PROBLEM DESCRIPTION
Count the lines in the entries below that include the word "public". Give nothing but the number.

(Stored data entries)
☆ ☆ ☆
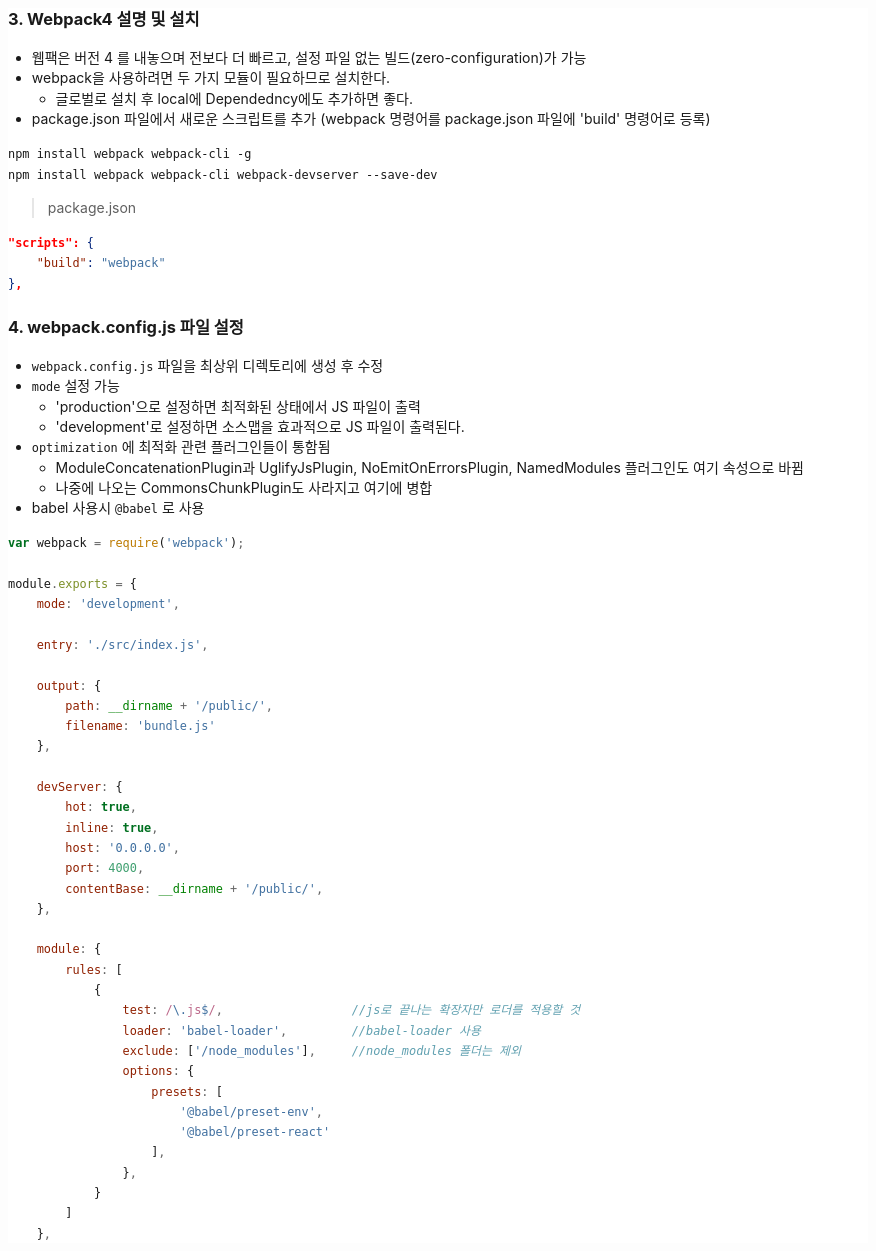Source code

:   ### 3. Webpack4 설명 및 설치
  -  웹팩은 버전 4 를 내놓으며 전보다 더 빠르고, 설정 파일 없는 빌드(zero-configuration)가 가능
  - webpack을 사용하려면 두 가지 모듈이 필요하므로 설치한다.
    - 글로벌로 설치 후 local에 Dependedncy에도 추가하면 좋다.
  - package.json 파일에서 새로운 스크립트를 추가 (webpack 명령어를 package.json 파일에 'build' 명령어로 등록)

  ```
  npm install webpack webpack-cli -g
  npm install webpack webpack-cli webpack-devserver --save-dev
  ```

  > package.json

  ```json
  "scripts": {
      "build": "webpack"
  },
  ```

  ### 4. webpack.config.js 파일 설정
  - `webpack.config.js` 파일을 최상위 디렉토리에 생성 후 수정
  - `mode` 설정 가능
    - 'production'으로 설정하면 최적화된 상태에서 JS 파일이 출력
    - 'development'로 설정하면 소스맵을 효과적으로 JS 파일이 출력된다.
  - `optimization` 에 최적화 관련 플러그인들이 통함됨
    - ModuleConcatenationPlugin과 UglifyJsPlugin, NoEmitOnErrorsPlugin, NamedModules 플러그인도 여기 속성으로 바뀜
    - 나중에 나오는 CommonsChunkPlugin도 사라지고 여기에 병합
  - babel 사용시 `@babel` 로 사용

  ```javascript
  var webpack = require('webpack');

  module.exports = {
      mode: 'development',

      entry: './src/index.js',

      output: {
          path: __dirname + '/public/',
          filename: 'bundle.js'
      },

      devServer: {
          hot: true,
          inline: true,
          host: '0.0.0.0',
          port: 4000,
          contentBase: __dirname + '/public/',
      },

      module: {
          rules: [
              {
                  test: /\.js$/,                  //js로 끝나는 확장자만 로더를 적용할 것
                  loader: 'babel-loader',         //babel-loader 사용
                  exclude: ['/node_modules'],     //node_modules 폴더는 제외
                  options: {
                      presets: [
                          '@babel/preset-env',
                          '@babel/preset-react'
                      ],
                  },
              }
          ]
      },
  ```
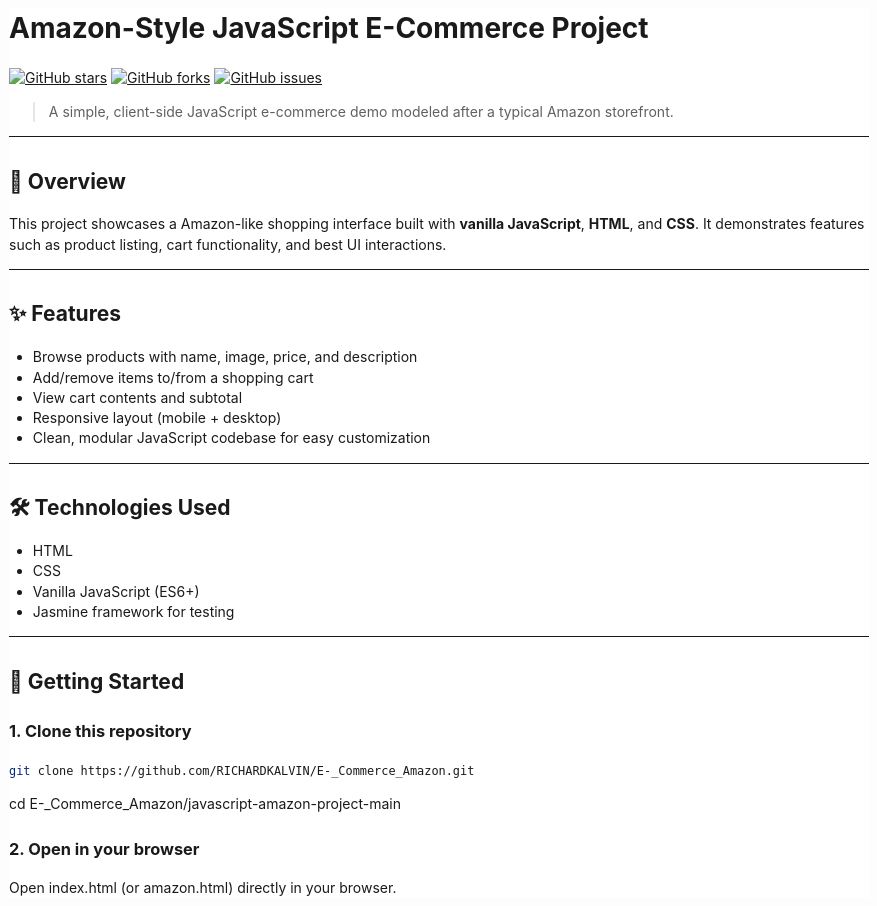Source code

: # Amazon-Style JavaScript E-Commerce Project  

[![GitHub stars](https://img.shields.io/github/stars/RICHARDKALVIN/E-_Commerce_Amazon?style=social)](https://github.com/RICHARDKALVIN/E-_Commerce_Amazon/stargazers)
[![GitHub forks](https://img.shields.io/github/forks/RICHARDKALVIN/E-_Commerce_Amazon?style=social)](https://github.com/RICHARDKALVIN/E-_Commerce_Amazon/network/members)
[![GitHub issues](https://img.shields.io/github/issues/RICHARDKALVIN/E-_Commerce_Amazon)](https://github.com/RICHARDKALVIN/E-_Commerce_Amazon/issues)


> A simple, client-side JavaScript e-commerce demo modeled after a typical Amazon storefront.

---

## 📖 Overview

This project showcases a  Amazon-like shopping interface built with **vanilla JavaScript**, **HTML**, and **CSS**. It demonstrates features such as product listing, cart functionality, and best UI interactions.

---

## ✨ Features

- Browse products with name, image, price, and description  
- Add/remove items to/from a shopping cart  
- View cart contents and subtotal  
- Responsive layout (mobile + desktop)  
- Clean, modular JavaScript codebase for easy customization  

---

## 🛠️ Technologies Used

- HTML  
- CSS  
- Vanilla JavaScript (ES6+)  
- Jasmine framework for testing

---

## 🚀 Getting Started

### 1. Clone this repository
```bash
git clone https://github.com/RICHARDKALVIN/E-_Commerce_Amazon.git
```
cd E-_Commerce_Amazon/javascript-amazon-project-main

### 2. Open in your browser
Open index.html (or amazon.html) directly in your browser.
☆ ☆ ☆
SOLUTION
2